■ **Work required**: Copy every line of the data below verbatim, omitting the pictures.

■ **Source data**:

** Start **

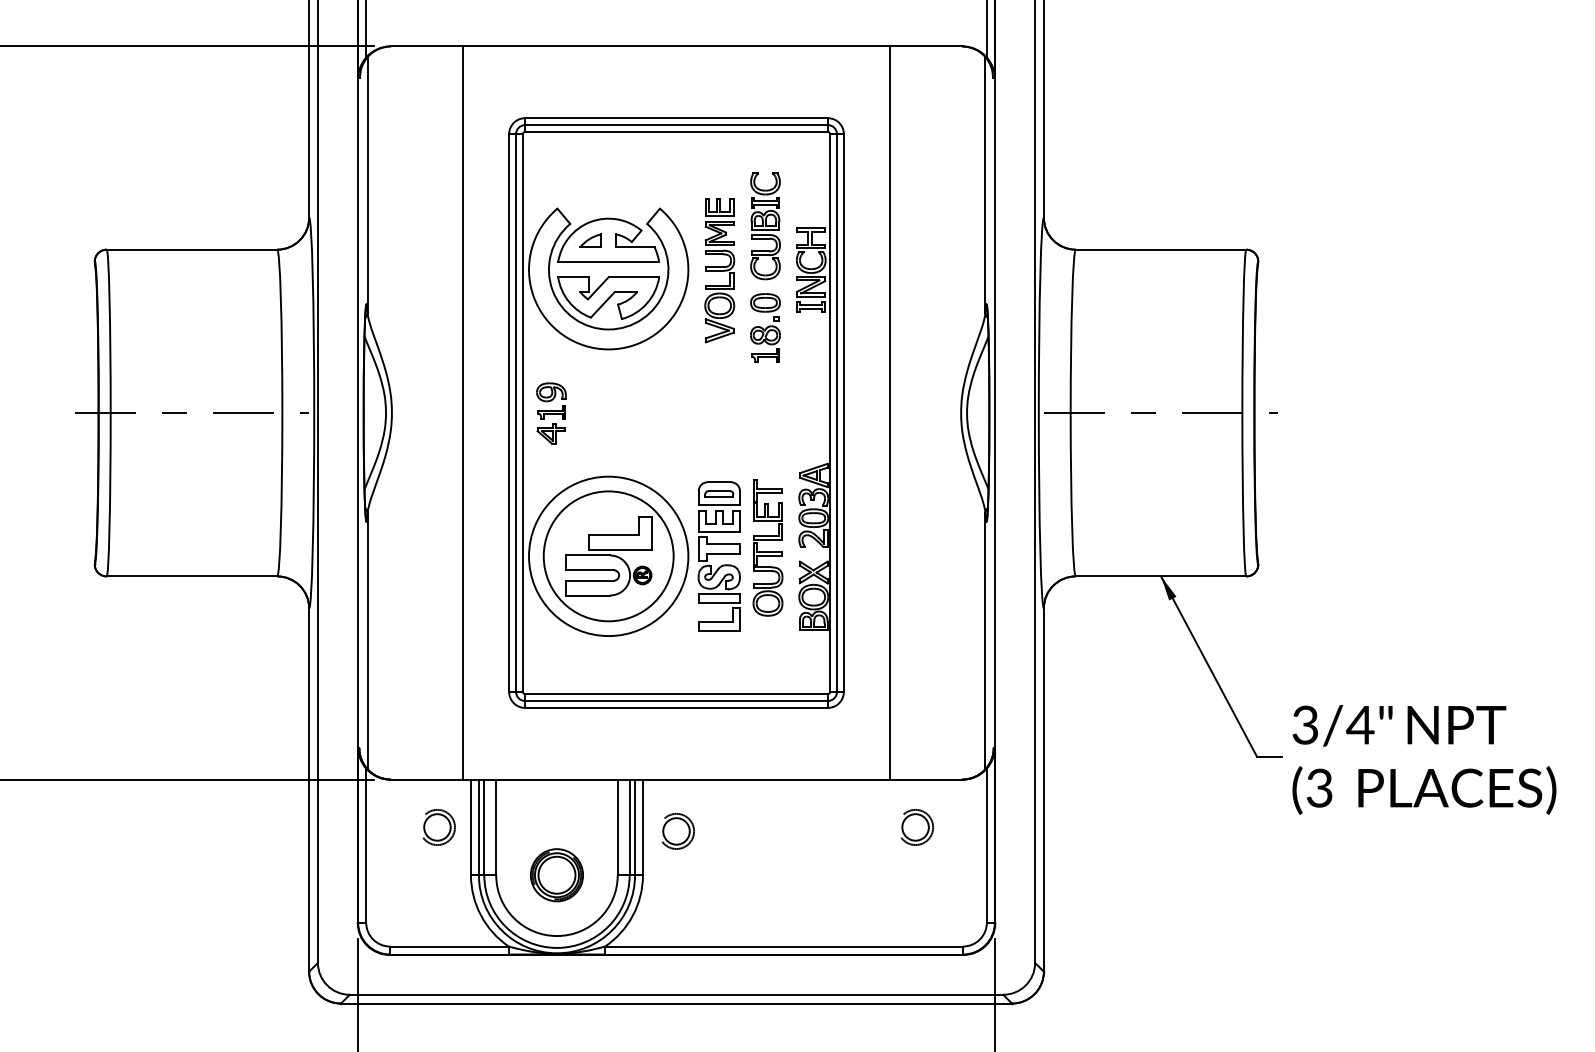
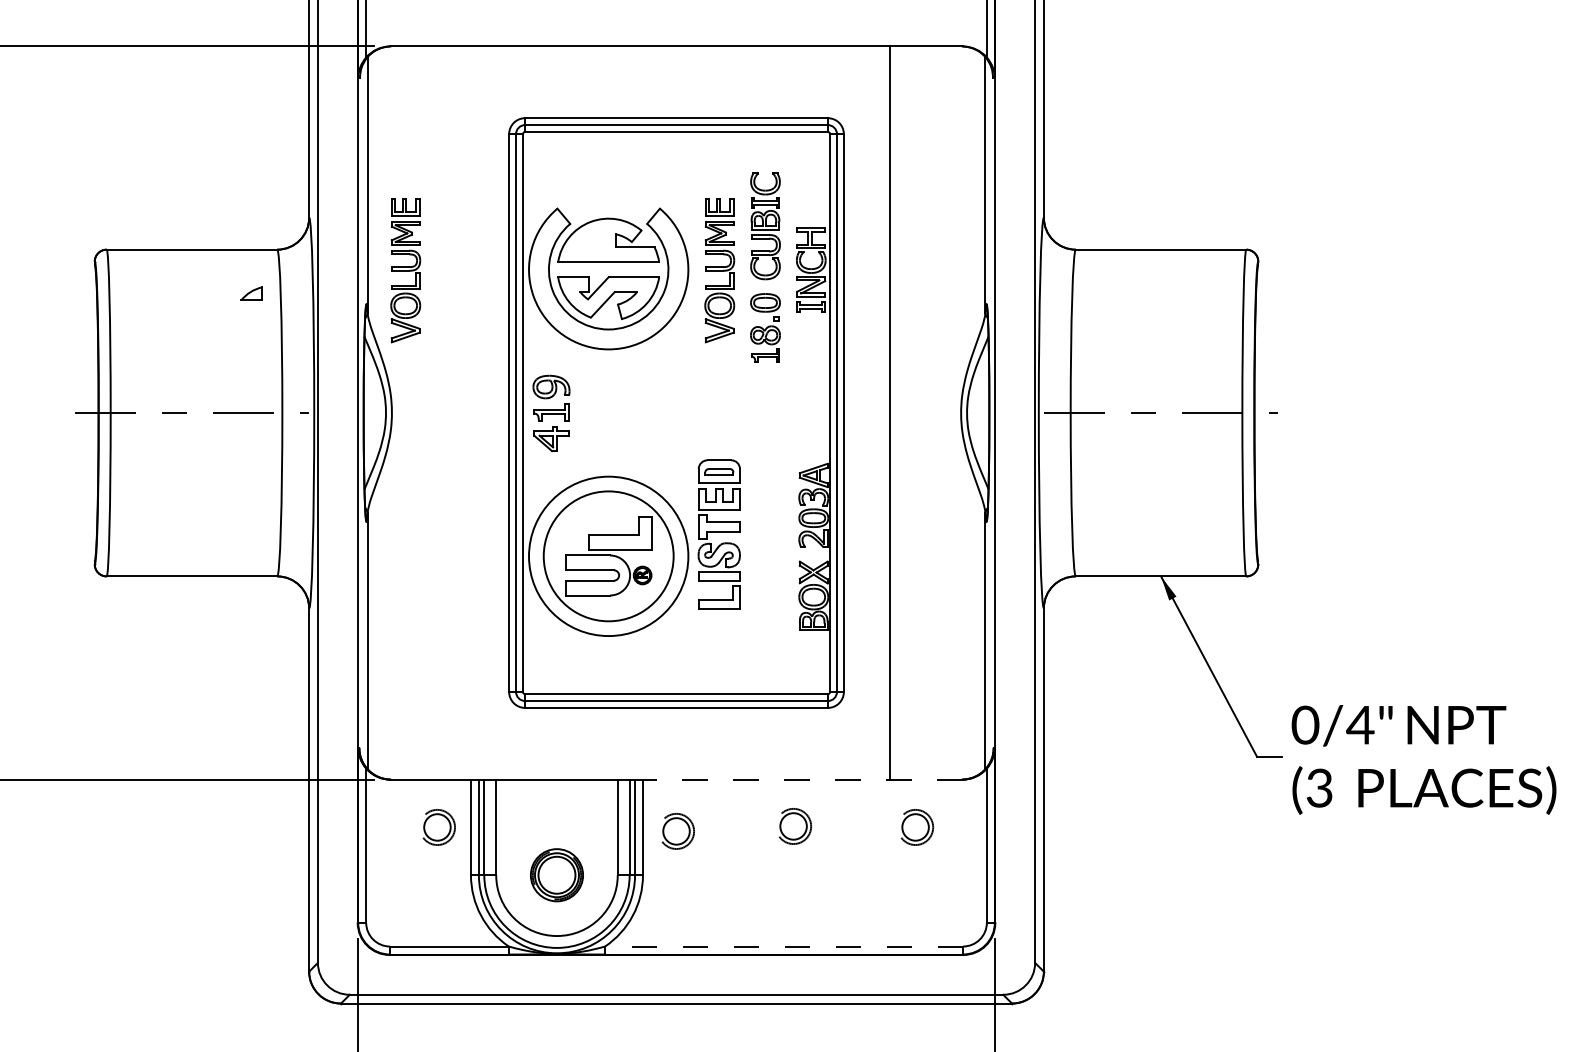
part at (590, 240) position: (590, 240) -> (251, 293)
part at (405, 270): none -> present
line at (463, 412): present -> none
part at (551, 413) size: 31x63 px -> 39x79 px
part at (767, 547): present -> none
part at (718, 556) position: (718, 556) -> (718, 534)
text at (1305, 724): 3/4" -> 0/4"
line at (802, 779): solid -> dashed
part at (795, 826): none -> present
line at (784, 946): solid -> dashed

** End **

■ **Finished answer**:
part at (590, 240) position: (590, 240) -> (251, 293)
part at (405, 270): none -> present
line at (463, 412): present -> none
part at (551, 413) size: 31x63 px -> 39x79 px
part at (767, 547): present -> none
part at (718, 556) position: (718, 556) -> (718, 534)
text at (1305, 724): 3/4" -> 0/4"
line at (802, 779): solid -> dashed
part at (795, 826): none -> present
line at (784, 946): solid -> dashed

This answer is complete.